§ TESTO FORNITO:
┌────────

Negozianti allo stremo: “Cittadini impanicati, Catania rischia di restare al buio…”

Quest’oggi i microfoni di SicraPress hanno dato voce a Toto Gallina commerciante del Catanese. Questo è un duro periodo per tutti ma soprattutto per le partite iva, oggi a rischio chiusura. Sono diversi i DPCM emanati dal governo, diverse le posizioni assunte dai cittadini poiché diverse sono le opinioni e le circostanze che le determinano. La pandemia ha messo a rischio la salute di ognuno di noi ma soprattutto ha messo a rischio anche l’economia di tutti coloro che hanno investito sulle proprie attività commerciali. Stiamo sicuramente vivendo un cambiamento socio-politico, culturale ed economico. Tutto ciò cosa comporterà?

Toto Gallina, negoziante catanese esprime il proprio punto di vista, o meglio, racconta ciò che sta vivendo poiché numerose sono le problematiche degli esercenti, in particolar modo quelli dell’abbigliamento.

“Il cittadino è impanicato, non sa cosa cosa potrà permettersi domani, motivo per la quale oggi evita gli acquisti che non ritiene di prima necessità – spiega Toto Gallina – e in virtù del nuovo DPCM, sono limitate le uscite, quindi è limitata la vita sociale, in molte zone ormai assente, motivo per la quale non si ha l’esigenza di acquistare capi d’abbigliamento non necessari. Tutto questo ha fatto sì che si creasse un calo di vendita pari al 60%. Fortunatamente la domenica molti fanno delle passeggiate in sicurezza durante le quali entrano nei negozi e si regalano momenti di shopping”.

└────────

§ ESERCIZI PROPOSTI:
- 1) Nell'articolo sui negozianti catanesi, a quanto ammonta il calo delle vendite indicato da Toto Gallina?
- 2) Prosegui l'articolo sui negozianti catanesi partendo da dopo la sua ultima frase.

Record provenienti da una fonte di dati
┌────────

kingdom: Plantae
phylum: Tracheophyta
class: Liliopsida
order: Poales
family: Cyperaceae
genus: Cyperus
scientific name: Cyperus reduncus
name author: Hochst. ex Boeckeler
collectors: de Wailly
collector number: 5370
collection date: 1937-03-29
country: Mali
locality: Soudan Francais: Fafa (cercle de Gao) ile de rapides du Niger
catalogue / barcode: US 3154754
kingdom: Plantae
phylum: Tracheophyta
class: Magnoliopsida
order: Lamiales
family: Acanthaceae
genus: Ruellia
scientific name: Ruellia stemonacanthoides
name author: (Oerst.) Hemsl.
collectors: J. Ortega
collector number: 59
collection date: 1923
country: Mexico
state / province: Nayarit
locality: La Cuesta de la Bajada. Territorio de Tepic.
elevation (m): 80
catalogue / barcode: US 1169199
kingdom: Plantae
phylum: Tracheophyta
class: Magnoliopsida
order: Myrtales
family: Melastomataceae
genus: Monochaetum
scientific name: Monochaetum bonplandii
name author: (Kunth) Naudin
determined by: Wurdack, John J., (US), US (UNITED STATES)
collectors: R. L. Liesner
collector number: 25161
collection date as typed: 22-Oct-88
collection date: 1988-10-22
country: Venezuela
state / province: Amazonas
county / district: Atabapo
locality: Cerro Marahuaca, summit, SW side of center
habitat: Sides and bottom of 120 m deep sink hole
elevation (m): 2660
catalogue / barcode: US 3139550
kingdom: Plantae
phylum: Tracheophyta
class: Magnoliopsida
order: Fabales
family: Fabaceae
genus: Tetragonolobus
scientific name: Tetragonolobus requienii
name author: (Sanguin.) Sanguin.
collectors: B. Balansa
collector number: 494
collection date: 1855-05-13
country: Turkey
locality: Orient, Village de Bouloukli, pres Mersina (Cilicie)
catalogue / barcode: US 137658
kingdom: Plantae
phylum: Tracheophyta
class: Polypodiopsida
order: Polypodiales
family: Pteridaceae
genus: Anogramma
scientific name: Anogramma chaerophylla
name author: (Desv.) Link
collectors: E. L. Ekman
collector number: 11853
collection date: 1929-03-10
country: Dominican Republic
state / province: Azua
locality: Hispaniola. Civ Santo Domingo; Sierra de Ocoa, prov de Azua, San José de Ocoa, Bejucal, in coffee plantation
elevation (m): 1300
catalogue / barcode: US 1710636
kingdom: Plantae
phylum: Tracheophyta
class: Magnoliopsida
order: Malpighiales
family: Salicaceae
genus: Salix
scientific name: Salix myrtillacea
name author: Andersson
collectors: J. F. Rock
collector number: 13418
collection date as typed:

└────────

§ SOLUZIONI:
- 1) Il calo delle vendite è pari al 60%.

- 2)
Come sta cambiando il modo di fare shopping? Toto Gallina sostiene che stiamo evidentemente vivendo un cambiamento sociale nella quale lo Stato Italiano rimane inerme. “Non abbiamo ricevuto aiuti concreti, non ci sono stati tagli sulle tasse, non abbiamo avuto agevolazioni. Bloccare gli impegni economici di una partita iva avrebbe attutito l’impatto con questa grave pandemia. Si è creata una catena che porta a far spegnere le luci di una città, ricca e animata proprio dalle partite iva. Si rischia che questa città, come molte, rimanga al buio.. Bar, pub, ristoranti, negozi sono tutte attività legate tra di loro che arricchiscono e illuminano la città di Catania”.

La triste verità è che Dicembre è un mese che supporta quasi metà delle vendite dell’anno. Le vendite on line sarebbero l’ideale per non creare assembramenti e continuare a mantenere viva l’attività dei negozi, eppure i grandi colossi del commercio fanno da padrone con le loro accattivanti pubblicità, quantità di merce e scontistica.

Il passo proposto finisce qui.